*GIVEN TEXT:*
Efforts seeking comment from Fonfara were unsuccessful.

Oretade says Fonfara is out of touch with the people he represents.

“We need politicians that actually represent the values that the community has, who actually listen to the community,” Oretade says. “I understand the issues that are affecting me. I’ve lived with a woman of color, who raised me, and I understand the issues she has experienced. I can speak to those issues because I know them.”

That includes his mother being denied a C-section when he was being born, Oretade says, resulting in his mother being temporarily partially paralyzed and him with a partially paralyzed left arm.

“I’m such a major advocate for women’s rights,” he says. “My mother almost died when she gave birth to me. My life was permanently changed because she gave birth to me because of the inadequacy and racism that permeates the medical community.”

Michael Oretade joined protestors as they gathered in Keney Park in Hartford on June 1, 2020, before marching after the murder of George Floyd. (Courant file photo) (Mark Mirko/AP)

Gary Rose, a political science professor at the University of Hartford, underscored the long odds Oretade has in unseating Fonfara, given that Oretade is not a candidate from one of the two major parties.

“We’ve had some minor party candidates, we’ve had some third party candidates win in the past,” Rose says, noting that Bridgeport had a socialist mayor, and Lowell Weicker won his race for governor as a member of the A Connecticut Party in the early 1990s. “But he was a high-profile Republican, a three-term senator.

“When you hear about a Green, most people aren’t really sure what the party is all about. Some think right away environmentally, that’s what Green stands for. But on the other hand, other parties are seizing that issue, so that’s kind of diminished the appeal of the Green Party.”

Still, Rose says there is value in having third parties run candidates in elections.

“They serve a purpose because they do at least provide some voters who are alienated from the two major parties at least a political home,” Rose says. “To me, that’s important. Some people feel that even though their candidates aren’t going to win the election … if somebody does vote for a third-party candidate, at least they can feel they were at least part of the democratic electoral process, despite the fact their candidate didn’t have a chance. It gives them at least a sense of input and a voice.”

*INFORMATION SHOWN:*
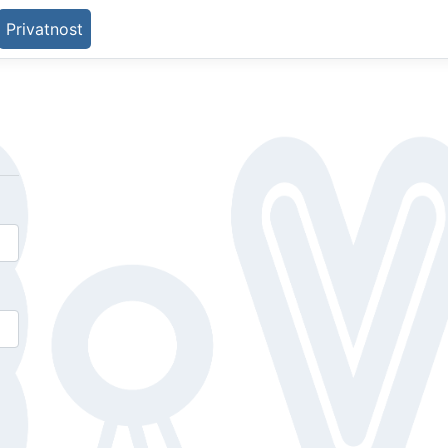
Privatnost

*REQUIREMENT 1:*
Copy the article on Oretade's race against Fonfara from "Gary Rose, a" up to and including "candidates in elections.".
*REQUIREMENT 2:*
Carry on the article on Oretade's race against Fonfara from its final sentence.
None of the lines matter here.

*RESPONSE BOX 1:*
Gary Rose, a political science professor at the University of Hartford, underscored the long odds Oretade has in unseating Fonfara, given that Oretade is not a candidate from one of the two major parties.

“We’ve had some minor party candidates, we’ve had some third party candidates win in the past,” Rose says, noting that Bridgeport had a socialist mayor, and Lowell Weicker won his race for governor as a member of the A Connecticut Party in the early 1990s. “But he was a high-profile Republican, a three-term senator.

“When you hear about a Green, most people aren’t really sure what the party is all about. Some think right away environmentally, that’s what Green stands for. But on the other hand, other parties are seizing that issue, so that’s kind of diminished the appeal of the Green Party.”

Still, Rose says there is value in having third parties run candidates in elections.

*RESPONSE BOX 2:*
That’s not how Oretade sees it. He says he has a group of about 10 volunteers who are preparing to start fanning out and canvassing neighborhoods. He says he’s also raised about $5,000 of the $17,000 in small donations needed to qualify for the Citizens’ Election Program.

He doesn’t have to worry about appearing on the ballot because the Green Party candidate Mary Sanders garnered more than 1% of the vote — the threshold for a party to carry over to the next election under Connecticut law — in the last 1st Senate District election in 2020.

He says losing is not an option.

“I’m going to do everything I can to win this. I can’t imagine losing this election,” he says. “I can’t even picture it. As soon as the people see me, understand what I’m about, there’s no way in hell that they will choose a 20-year incumbent over [me].”

And he has big plans for the future.

“One day I want to run for president,” he says. “If I can make history by winning this race and changing the way that people view this democratic system and voting for the person and not the party, once I make history, it’s a straight shot to the White House. I want to run for the U.S. Senate one day and eventually vice president and then president. That’s the biggest goal.”